While Diontae Johnson’s pending sophomore season has been much discussed, in many different facets, one that hasn’t much been talked about is the dimension that he could potentially bring as a punt returner, a job that he would inherit in the second half of his rookie season in 2019.
Johnson, a third-round pick by the Pittsburgh Steelers last year out of Toledo, led the team with 59 receptions and five receiving touchdowns, and he was also second in receiving yards with 680. Because he was a rookie, they still tried to limit his snaps, but due to injuries, he was forced into more playing time than they had planned.

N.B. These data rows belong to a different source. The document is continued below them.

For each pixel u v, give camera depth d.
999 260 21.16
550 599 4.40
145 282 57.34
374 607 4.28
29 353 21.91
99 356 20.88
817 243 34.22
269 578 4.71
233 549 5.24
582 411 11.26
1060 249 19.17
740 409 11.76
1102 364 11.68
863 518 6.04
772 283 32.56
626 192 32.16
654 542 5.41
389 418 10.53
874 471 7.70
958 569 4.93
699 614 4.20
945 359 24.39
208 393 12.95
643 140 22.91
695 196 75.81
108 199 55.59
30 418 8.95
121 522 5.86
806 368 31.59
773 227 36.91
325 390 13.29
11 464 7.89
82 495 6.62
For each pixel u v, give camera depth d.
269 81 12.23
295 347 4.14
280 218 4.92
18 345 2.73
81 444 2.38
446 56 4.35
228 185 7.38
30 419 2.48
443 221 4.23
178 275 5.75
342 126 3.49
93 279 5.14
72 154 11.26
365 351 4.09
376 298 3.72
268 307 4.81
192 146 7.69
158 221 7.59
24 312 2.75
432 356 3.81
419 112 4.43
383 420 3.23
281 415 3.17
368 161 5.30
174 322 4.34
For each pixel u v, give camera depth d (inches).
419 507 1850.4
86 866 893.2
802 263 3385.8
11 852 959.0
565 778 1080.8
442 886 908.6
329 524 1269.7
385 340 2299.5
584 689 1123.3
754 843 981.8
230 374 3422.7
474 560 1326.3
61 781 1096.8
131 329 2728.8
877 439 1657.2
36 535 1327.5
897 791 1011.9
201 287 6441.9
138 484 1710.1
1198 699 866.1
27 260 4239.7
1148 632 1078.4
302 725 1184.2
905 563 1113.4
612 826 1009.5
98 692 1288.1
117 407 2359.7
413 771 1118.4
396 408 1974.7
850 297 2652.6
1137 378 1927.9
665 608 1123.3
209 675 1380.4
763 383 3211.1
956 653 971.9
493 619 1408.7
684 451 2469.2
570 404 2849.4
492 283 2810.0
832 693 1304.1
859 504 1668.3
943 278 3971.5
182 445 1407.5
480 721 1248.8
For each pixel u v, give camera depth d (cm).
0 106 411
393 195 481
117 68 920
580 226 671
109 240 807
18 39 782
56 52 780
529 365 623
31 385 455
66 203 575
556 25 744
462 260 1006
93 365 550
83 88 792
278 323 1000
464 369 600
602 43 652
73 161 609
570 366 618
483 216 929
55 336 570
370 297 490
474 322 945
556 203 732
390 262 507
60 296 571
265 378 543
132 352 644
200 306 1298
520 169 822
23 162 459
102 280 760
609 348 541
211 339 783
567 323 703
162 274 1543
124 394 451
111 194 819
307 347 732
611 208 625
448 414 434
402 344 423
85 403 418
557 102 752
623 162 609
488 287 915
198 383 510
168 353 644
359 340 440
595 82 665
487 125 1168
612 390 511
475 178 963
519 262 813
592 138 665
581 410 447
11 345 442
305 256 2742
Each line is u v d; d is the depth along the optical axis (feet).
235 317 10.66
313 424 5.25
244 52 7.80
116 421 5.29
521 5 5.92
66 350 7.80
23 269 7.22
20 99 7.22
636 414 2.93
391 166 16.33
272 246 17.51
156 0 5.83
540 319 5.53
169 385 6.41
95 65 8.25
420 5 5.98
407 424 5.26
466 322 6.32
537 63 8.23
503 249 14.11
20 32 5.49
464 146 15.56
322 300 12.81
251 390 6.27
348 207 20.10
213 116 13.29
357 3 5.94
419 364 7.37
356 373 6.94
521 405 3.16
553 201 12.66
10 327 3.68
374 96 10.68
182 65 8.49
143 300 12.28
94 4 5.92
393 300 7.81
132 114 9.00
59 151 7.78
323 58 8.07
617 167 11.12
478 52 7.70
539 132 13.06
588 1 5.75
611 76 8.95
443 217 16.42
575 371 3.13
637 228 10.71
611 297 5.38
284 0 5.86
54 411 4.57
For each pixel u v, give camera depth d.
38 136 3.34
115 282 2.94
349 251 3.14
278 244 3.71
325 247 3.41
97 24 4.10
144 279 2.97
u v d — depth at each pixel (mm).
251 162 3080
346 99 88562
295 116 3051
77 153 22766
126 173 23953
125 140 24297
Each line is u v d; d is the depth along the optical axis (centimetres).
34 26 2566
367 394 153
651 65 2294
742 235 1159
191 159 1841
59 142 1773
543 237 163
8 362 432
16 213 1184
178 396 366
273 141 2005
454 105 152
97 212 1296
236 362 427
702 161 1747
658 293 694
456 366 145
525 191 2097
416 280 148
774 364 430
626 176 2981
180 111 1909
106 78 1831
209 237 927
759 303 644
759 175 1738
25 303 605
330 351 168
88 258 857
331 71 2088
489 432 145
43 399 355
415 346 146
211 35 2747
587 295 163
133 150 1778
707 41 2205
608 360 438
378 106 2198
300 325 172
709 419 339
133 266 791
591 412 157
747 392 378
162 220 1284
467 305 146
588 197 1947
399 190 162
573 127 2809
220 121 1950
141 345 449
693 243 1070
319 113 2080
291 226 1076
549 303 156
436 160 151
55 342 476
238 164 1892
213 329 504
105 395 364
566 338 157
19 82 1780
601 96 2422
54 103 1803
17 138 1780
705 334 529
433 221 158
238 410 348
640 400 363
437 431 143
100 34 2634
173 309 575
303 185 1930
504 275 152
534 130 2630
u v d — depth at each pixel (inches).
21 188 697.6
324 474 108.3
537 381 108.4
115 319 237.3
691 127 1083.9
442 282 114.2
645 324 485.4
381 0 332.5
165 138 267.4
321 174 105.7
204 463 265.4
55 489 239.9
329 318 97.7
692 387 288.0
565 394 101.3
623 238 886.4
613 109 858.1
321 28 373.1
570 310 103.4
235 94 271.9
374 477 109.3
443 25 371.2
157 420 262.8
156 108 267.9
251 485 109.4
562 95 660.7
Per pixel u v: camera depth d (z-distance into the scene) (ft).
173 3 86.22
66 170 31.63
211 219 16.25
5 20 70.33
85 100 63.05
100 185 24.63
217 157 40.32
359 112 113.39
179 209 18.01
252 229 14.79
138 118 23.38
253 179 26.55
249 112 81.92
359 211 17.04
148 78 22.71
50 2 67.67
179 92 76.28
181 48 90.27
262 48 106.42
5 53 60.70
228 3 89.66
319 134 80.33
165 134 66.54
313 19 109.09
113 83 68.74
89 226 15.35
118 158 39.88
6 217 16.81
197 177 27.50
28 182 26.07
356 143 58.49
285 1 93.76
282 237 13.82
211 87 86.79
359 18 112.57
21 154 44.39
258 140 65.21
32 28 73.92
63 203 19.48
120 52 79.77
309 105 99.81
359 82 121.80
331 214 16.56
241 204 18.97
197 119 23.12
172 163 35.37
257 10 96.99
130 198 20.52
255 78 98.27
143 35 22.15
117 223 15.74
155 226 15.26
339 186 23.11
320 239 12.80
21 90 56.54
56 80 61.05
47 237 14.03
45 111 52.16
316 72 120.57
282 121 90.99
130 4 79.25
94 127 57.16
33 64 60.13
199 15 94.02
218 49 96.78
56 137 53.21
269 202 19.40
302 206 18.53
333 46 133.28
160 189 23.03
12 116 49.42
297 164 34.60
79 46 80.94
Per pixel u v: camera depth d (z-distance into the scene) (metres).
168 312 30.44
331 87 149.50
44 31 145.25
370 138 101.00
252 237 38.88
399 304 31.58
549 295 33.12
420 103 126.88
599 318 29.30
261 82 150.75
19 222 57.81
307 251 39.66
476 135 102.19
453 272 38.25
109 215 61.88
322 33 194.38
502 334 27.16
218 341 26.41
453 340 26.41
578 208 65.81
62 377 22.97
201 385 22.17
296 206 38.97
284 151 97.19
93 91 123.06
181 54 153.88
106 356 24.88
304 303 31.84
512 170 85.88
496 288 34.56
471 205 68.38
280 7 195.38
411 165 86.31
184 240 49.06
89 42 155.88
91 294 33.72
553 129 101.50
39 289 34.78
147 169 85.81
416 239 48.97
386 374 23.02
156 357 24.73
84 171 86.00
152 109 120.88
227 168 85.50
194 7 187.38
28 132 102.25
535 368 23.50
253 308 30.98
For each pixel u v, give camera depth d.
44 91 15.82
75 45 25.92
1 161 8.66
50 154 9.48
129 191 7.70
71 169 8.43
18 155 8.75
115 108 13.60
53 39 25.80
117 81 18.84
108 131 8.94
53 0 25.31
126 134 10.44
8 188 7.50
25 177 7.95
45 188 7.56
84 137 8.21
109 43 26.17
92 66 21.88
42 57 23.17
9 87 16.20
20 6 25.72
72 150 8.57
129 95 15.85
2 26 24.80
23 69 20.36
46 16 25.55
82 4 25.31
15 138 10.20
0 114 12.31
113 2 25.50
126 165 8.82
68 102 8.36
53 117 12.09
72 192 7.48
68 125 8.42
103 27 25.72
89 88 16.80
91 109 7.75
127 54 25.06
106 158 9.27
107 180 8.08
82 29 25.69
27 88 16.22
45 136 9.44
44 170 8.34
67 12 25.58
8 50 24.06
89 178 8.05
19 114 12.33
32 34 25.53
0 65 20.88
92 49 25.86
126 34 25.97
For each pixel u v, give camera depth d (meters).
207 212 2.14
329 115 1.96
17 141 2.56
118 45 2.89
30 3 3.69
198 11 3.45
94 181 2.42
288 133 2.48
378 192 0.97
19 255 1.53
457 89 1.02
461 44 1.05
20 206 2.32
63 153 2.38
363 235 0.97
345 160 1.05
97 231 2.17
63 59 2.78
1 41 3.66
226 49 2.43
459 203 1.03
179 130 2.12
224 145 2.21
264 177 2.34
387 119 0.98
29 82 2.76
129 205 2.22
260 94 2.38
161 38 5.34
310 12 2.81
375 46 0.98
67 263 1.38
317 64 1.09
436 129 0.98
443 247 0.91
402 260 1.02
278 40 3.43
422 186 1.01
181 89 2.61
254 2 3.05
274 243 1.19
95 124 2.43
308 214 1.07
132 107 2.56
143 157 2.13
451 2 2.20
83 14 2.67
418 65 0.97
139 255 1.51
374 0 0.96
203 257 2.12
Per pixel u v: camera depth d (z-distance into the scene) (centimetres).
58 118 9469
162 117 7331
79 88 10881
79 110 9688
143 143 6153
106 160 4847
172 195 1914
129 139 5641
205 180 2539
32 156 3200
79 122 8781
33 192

Then once Ryan Switzer was injured, the punt return job became his. It was something that he had to grow into—our own Alex Kozora ended up getting blocked by Johnson was one point for offering a nuanced critique of some issues he saw—but he did show that flash, culminating in an 89-yard touchdown late in the year. It was the team’s first punt return touchdown in a number of years, and the first by a rookie since Santonio Holmes in 2006.
Johnson spoke to Missi Matthews earlier this offseason for the team’s website, discussing a number of topics, many of which we have already covered. But he also talked about his punt return job and how it was of value leading up to the draft.
“That’s what helped me out throughout the whole draft process, special teams, because I could return and a lot of teams were looking for that”, he told Matthews. “I got in there toward the end of the year, but once I got in there, I started helping, gaining yards and stuff. Got a touchdown”.
“I was happy to be the first rookie (in a while) to ‘break the curse’ or whatnot since 2007 or something like that”, he went on. “Just being able to do that was special to me because I wanted to score a punt return in the NFL, and I was able to do that. I give everything to them, because without them blocking, I wouldn’t be able to do what I do”.
Having Johnson be a starting receiver and handle the punt return duties as a rookie out of Toledo was a lot to ask of him, and no doubt it probably did have some adverse effect at some level regarding what he was able to offer.
Yet it should be expected that both his offensive and special teams roles will expand even further in 2020. His stated goal is to be a Pro Bowl receiver, one of the best in the league. He was already named a second-team All-Pro return man after averaging 12.4 yards per punt return, albeit on just 20 returns.